M. D : L’un des facteurs de risque de cette maladie est l’obésité. Or, l’obésité est extrêmement variable en termes de classes sociales. En somme, le social va agir sur l’obésité, qui elle-même agit sur la maladie, de sorte qu’on finit par ne plus distinguer le social du biologique.

 

Quelles suites donner à cette école thématique ?

C.P-B : Nous aimerions désormais élargir ce dialogue pour toucher un plus grand nombre de laboratoires. Pour ce faire, nous envisageons l’organisation de journées thématiques sur certains sujets communs. La première d’entre elles est d’ores et déjà prévue pour le jeudi 12 décembre 2024, à l’Institut Cochin à Paris, et portera sur le vieillissement, un sujet au carrefour du biologique et du social. Cet événement sera de nouveau l’occasion, pour chaque discipline, de s’enseigner mutuellement et d’apprendre au contact de l’autre.
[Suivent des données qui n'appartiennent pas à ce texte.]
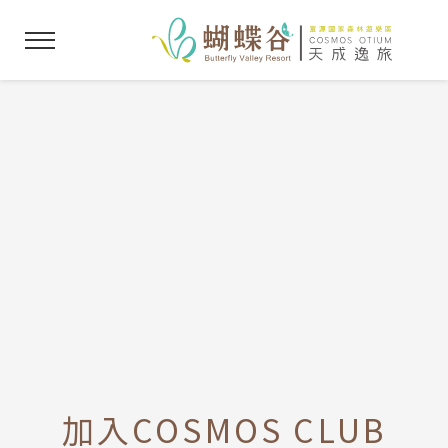
加入COSMOS CLUB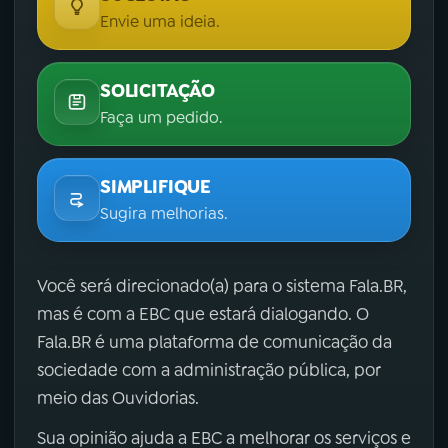
Envie uma ideia.
SOLICITAÇÃO
Faça um pedido.
SIMPLIFIQUE
Sugira melhorias.
Você será direcionado(a) para o sistema Fala.BR,
mas é com a EBC que estará dialogando. O
Fala.BR é uma plataforma de comunicação da
sociedade com a administração pública, por
meio das Ouvidorias.
Sua opinião ajuda a EBC a melhorar os serviços e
M. D : Des membres du comité scientifique de l’école thématique avaient d’ailleurs suggéré la tenue de séances d’enseignement dans les études supérieures menées de manière conjointe par des biologistes et des sociologues. De telles séances seraient particulièrement profitables dans les études de médecine et pourraient aboutir, par exemple, à des cursus autour de la médecine du sexe/médecine du genre. Une première expérience est déjà programmée pour la rentrée prochaine dans le Master 2 « Biocoeur » de l’université Paris Saclay et de l’université Paris-Est Créteil-Val-de-Marne. Plus généralement, nous espérons que la dynamique que notre initiative révèle pourra se poursuivre et s’amplifier.

 

  • 1Directrice de recherche CNRS au Centre européen de sociologie et de science politique de la Sorbonne (CNRS / EHESS / Université Paris-I Panthéon-Sorbonne).
  • 2Directrice de recherche CNRS à l’Institut Cochin (CNRS / Inserm / Université Paris-Cité) et déléguée scientifique à CNRS Biologie.
  • 3Une école thématique est une modalité de formation, ouverte aux communautés scientifiques. Elle est un des outils de la politique scientifique des instituts et du développement de l'interdisciplinarité au CNRS.
  • 4Les effets de sexe incluent notamment les hormones sexuelles, les différences génétiques (XX versus XY), l’épigénétique, etc.